My company works with builders to sell security and AV products in new housing developments. We have lots of different customers – hundreds of different building companies and developments with hundreds of houses – all with different configurations, requirements, and sales and discount structures.
We are building a new sales system to manage all of this complexity. Salesmen have smart clients that work offline. Management of products and product lines are done centrally with a standalone Windows application using LINQ to access a SQL Server back-end.
Painful Validation Time
One of the biggest challenges is the product validation logic in the admin app – a powerful validation scheme ensuring that every product change is validated against all of the business rules describing what different builders and end-customers require. It is critical to prevent product mistakes being propagated out to the sales guys.

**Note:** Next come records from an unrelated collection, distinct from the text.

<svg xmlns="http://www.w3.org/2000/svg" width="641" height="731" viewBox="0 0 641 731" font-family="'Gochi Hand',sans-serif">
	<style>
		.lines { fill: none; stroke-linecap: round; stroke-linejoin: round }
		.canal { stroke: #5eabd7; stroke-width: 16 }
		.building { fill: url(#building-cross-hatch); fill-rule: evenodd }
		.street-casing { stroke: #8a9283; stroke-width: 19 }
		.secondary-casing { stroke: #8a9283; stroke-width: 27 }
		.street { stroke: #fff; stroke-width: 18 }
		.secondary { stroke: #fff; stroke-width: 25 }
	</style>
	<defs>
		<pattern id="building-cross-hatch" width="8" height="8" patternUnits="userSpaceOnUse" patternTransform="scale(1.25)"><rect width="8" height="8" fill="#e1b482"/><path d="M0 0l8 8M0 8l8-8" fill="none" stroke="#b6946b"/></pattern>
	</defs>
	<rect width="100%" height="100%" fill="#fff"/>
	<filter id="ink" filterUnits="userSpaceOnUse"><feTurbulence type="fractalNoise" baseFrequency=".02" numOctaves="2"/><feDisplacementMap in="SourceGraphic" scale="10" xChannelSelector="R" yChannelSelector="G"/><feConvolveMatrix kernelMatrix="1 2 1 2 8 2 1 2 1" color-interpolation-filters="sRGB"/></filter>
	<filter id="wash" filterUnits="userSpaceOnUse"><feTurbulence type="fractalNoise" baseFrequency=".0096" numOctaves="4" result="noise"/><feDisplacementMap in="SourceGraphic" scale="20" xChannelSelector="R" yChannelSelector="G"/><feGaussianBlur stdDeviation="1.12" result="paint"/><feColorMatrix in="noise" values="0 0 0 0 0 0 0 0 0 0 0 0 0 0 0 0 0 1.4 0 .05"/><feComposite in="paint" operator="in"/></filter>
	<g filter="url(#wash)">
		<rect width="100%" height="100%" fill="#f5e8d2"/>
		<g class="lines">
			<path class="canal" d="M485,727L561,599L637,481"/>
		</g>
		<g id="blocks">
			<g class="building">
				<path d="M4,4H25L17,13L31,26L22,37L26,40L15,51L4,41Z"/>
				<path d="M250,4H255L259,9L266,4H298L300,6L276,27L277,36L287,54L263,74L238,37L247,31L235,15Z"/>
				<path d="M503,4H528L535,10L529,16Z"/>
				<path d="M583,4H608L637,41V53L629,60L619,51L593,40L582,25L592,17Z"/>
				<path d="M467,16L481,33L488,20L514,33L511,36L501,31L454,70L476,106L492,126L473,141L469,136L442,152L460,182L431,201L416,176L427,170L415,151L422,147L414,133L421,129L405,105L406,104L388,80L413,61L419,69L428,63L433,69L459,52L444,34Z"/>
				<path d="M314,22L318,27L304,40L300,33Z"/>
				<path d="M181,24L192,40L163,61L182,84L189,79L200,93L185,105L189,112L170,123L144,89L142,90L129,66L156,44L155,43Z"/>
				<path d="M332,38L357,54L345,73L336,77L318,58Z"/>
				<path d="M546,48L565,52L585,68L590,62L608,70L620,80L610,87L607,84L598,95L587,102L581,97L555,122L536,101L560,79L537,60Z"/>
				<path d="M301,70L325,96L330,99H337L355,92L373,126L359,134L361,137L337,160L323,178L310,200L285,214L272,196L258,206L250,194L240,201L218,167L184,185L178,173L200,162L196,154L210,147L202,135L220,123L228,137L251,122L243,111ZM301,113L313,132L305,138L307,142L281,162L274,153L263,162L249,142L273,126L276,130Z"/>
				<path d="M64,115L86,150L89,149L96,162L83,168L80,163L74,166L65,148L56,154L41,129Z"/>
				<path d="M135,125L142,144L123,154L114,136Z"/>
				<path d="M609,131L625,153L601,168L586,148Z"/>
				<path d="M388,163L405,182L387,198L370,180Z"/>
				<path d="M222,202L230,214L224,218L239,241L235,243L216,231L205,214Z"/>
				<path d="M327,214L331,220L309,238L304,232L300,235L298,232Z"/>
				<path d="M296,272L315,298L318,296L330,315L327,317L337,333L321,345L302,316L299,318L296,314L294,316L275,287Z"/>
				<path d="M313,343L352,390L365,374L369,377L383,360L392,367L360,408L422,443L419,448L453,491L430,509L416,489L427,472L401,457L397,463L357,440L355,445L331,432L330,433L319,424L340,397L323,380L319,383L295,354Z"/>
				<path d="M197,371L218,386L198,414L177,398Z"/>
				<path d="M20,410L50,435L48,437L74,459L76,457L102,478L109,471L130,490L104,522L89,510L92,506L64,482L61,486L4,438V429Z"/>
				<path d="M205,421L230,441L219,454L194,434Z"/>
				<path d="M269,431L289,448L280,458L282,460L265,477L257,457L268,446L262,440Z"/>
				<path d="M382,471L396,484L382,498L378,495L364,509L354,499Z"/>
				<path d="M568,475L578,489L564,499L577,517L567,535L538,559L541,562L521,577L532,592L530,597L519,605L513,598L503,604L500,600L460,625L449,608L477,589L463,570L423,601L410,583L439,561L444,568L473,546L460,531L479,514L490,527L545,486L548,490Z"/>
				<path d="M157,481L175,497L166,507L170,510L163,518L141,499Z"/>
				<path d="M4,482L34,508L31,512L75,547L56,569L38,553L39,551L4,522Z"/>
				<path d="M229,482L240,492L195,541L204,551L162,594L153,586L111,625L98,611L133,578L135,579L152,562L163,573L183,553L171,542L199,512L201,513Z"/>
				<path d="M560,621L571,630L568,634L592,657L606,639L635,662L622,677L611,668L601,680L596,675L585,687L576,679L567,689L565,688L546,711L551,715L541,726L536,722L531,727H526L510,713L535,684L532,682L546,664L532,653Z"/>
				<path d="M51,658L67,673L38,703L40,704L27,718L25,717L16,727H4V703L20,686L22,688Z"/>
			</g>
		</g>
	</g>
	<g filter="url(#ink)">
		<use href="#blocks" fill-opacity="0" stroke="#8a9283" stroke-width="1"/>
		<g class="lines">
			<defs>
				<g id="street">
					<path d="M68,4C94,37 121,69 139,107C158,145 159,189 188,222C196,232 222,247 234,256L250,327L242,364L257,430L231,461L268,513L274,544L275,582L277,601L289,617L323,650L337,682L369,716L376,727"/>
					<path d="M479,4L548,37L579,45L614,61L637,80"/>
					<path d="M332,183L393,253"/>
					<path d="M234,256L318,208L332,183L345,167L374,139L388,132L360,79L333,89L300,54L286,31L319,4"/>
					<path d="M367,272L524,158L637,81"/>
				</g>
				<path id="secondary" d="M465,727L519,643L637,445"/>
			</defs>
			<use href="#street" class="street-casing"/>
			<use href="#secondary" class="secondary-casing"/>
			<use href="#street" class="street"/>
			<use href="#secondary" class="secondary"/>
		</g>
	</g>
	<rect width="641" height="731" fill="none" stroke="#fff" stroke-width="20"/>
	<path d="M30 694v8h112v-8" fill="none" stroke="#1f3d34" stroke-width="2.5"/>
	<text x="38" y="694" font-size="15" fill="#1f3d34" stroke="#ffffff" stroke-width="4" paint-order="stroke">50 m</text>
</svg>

Initially the validation code was running fine, but as the volume of test data grew, the validation time for a change was spiking up to 10 minutes. It always completed correctly, so I knew there wasn’t any logic problem.
Finding the Hotspot
We had VS Team System so I fired up VSTS Profiler, and it was essentially useless. It showed overall how long it took to run the validation code, and how much memory was used, but there was no breakdown straight to the specific problem areas.

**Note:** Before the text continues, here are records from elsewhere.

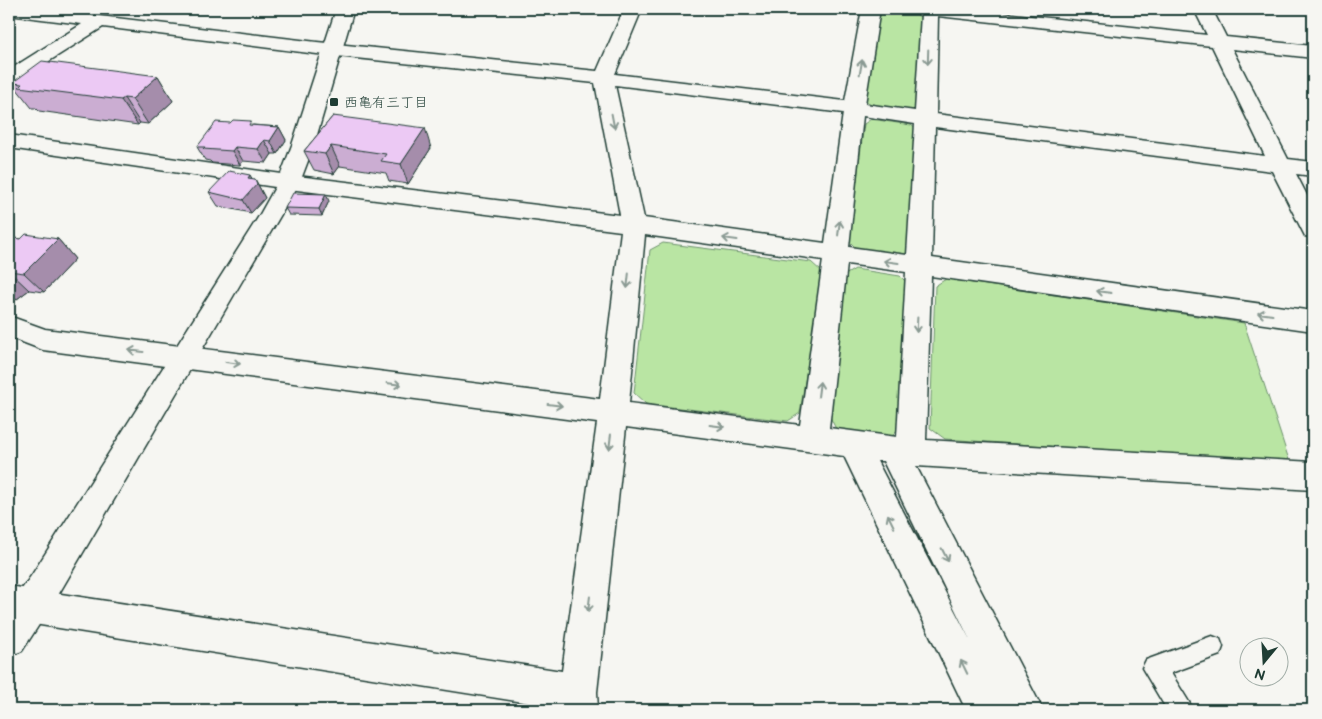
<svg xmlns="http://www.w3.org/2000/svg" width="1322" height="719" viewBox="0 0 1322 719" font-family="'Balsamiq Sans','Klee One',sans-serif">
<rect width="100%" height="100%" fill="#f6f6f2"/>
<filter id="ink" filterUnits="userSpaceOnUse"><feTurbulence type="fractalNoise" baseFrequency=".02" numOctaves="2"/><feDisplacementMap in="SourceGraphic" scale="10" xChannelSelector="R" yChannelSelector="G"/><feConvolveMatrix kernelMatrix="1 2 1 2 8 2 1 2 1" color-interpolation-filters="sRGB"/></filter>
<g filter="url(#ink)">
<path fill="#b9e5a3" stroke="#6c916c" d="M885,10L916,14L924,20L920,108C906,114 877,110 865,100L878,12Z
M871,119L911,125L920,132L913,249L903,257L857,249L849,241L864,124Z
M663,243L811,262L822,272L800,413L788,421L646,404L634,393L650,250Z
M855,269L900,276L910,286L902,427L892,436L836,429L829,415L845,275Z
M946,279L1244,323L1290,463L945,439L930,428L935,286Z"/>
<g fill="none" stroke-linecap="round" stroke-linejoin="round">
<defs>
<path id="service" d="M1212,636L1220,639L1223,647L1220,655L1171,673L1189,702L1193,710H1167L1142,668L1146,660Z"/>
<path id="minor" d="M9,9H41L317,42L597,71L624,9H642L615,74L845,101L862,9H880L865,104L915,111L921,14L915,13L912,9H967L1207,35L1194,9H1212L1226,37L1313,46V58L1232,49L1288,159L1313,162V176L1296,174L1313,207V238L1305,236L1272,171L935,127L932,258L1313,311V331L931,276L926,440L1313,462V490L916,466L1043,710H966L844,456L626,427L597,692L598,710H560V708L9,620V586L562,671L597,423L43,350L9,337V316L45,329L600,399L621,231L289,189L9,148V135L289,175L620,215L595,83L317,54L103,27L16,82L9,84V70L82,24L9,15ZM938,16L1212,46L1265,156L936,114ZM615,85L843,113L825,243L644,218ZM863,116L915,124L907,255L849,247ZM645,235L823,260L800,425L629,403ZM847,264L906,272L897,437L829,428ZM877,461H883L970,640Z"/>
<path id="tertiary" d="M336,9H354L314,145L300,182L57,597L22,651L9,656V608L33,573L259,216L278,182L292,145Z"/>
</defs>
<use href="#service" stroke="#1f3d34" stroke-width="3"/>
<use href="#minor" stroke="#1f3d34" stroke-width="3"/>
<use href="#tertiary" stroke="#1f3d34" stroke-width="3"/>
<use href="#service" fill="#f6f6f2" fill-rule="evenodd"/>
<use href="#minor" fill="#f6f6f2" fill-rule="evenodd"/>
<use href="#tertiary" fill="#f6f6f2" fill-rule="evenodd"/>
</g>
<path fill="#cbadd2" stroke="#1f3d34" d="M158,76L173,101L148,124L140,123L138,125L39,111L36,108H32L12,83Z
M333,116L431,148L408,184L389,181L386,173L340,166L334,174L314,170L304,151Z
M253,125L279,127L286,140L277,154H272L266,163L243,161L240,165L212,163L210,161L205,160L197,147Z
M255,179L265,198L251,213L218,206L209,192Z
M329,201L322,216L289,215L285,208Z
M9,237L21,239H58L75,259L44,292L29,290L9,305Z"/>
<path fill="#a58dab" stroke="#1f3d34" d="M158,76L173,101L148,124L132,99Z
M124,98L140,123L138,125L121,100Z
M279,127L286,140L277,154L270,141Z
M425,128L431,148L408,184L401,164Z
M264,140L272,154L266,163L258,149Z
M331,146L340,166L334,174L325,154Z
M235,147L243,161L240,165L232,151Z
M250,175L256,185L255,179L265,198L251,213L243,200L248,178Z
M326,194L329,201L322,216L319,209Z
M58,239L75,259L44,292L24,273Z
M9,271L29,290L9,305Z"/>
<path fill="#ecc9f4" stroke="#1f3d34" d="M42,61L158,76L132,99L124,98L121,100L19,87L22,84L12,83Z
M333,116L425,128L401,164L381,161L386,154L331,146L325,154L304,151Z
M233,120L251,121L249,125L279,127L270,141L264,140L258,149L235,147L232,151L203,149L205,147H197L216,122L230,123Z
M229,171L250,175L248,178L255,179L257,184L243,200L209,192Z
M293,193L326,194L319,209L285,208Z
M26,234L58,239L24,273L9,271V237L21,239Z"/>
<defs><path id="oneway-shaft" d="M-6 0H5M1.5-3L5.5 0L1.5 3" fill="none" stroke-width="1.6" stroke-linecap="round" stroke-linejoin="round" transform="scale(1.25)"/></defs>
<g stroke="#8a9a93">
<use href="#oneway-shaft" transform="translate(928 57) rotate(92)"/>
<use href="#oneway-shaft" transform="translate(861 67) rotate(-80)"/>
<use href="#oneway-shaft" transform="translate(613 121) rotate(79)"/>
<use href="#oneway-shaft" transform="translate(839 228) rotate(-83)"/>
<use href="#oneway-shaft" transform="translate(730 239) rotate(-172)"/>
<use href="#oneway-shaft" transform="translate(891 262) rotate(-172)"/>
<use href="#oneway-shaft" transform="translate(628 281) rotate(96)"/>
<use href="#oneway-shaft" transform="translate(1104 292) rotate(-172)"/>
<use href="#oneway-shaft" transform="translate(1265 314) rotate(-172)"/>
<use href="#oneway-shaft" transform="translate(917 325) rotate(93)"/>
<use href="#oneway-shaft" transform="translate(136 351) rotate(-173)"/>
<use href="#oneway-shaft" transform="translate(233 363) rotate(7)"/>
<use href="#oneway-shaft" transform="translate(394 384) rotate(7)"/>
<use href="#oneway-shaft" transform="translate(819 389) rotate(-83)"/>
<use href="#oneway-shaft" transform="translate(555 405) rotate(7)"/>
<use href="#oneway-shaft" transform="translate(717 426) rotate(7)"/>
<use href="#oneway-shaft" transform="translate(610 442) rotate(97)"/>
<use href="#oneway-shaft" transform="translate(891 521) rotate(-116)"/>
<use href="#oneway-shaft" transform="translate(945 555) rotate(63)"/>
<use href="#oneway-shaft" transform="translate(589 604) rotate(97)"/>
<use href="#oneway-shaft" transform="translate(964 667) rotate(-116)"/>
</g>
</g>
<rect fill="#1f3d34" stroke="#f6f6f2" stroke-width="2" x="329" y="97" width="10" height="10" rx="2.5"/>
<g text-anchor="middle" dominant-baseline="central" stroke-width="4" stroke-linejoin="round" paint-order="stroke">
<g font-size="14" fill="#1f3d34" stroke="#f6f6f2" text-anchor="start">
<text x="344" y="102">西亀有三丁目</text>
</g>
</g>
<rect width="1322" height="719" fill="none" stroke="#f6f6f2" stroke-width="30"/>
<rect x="15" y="15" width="1292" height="689" fill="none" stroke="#1f3d34" stroke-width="2" filter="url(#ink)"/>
<g transform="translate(1264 662) rotate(198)"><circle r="24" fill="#f6f6f2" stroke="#a0aca6"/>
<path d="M0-4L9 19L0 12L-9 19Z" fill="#1f3d34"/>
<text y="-8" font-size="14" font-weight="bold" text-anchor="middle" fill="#1f3d34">N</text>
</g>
</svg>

I had used ANTS Profiler previously at another company, so I downloaded the latest edition and profiled my code. There is a lot of loading in the application before you get to the validation code, but the timeline allowed me to narrow down to the particular problem area. Also, the ability to pick individual threads came in useful as the validation process was spun off to a worker thread to prevent GUI freezes.
One method showed up as the hotspot, with 14,000 hits while everything else was a couple of hundred. This method was using LINQ to do a complex query with a lot of JOINs.
I narrowed down my field of search using the timeline. Here we see a significant sustained spike in CPU whilst the Product Validation code was running.
The fix was to tweak the DB structure to eliminate the unnecessary JOINs, shortening the query time right down to around ten seconds.
This screenshot illustrates the massive drop in CPU and Time with Children after the fixes were implemented.
Understanding, not Just Debugging
I had used profilers before, but not for such a complex application. It was easy to use the ANTS Profiler timeline to find the exact problem on the specific thread. I like the fact that it throws up a big red flag on the problem area. At the same time, I discovered more about how the validation code was really working – which is very difficult to do with normal debugging.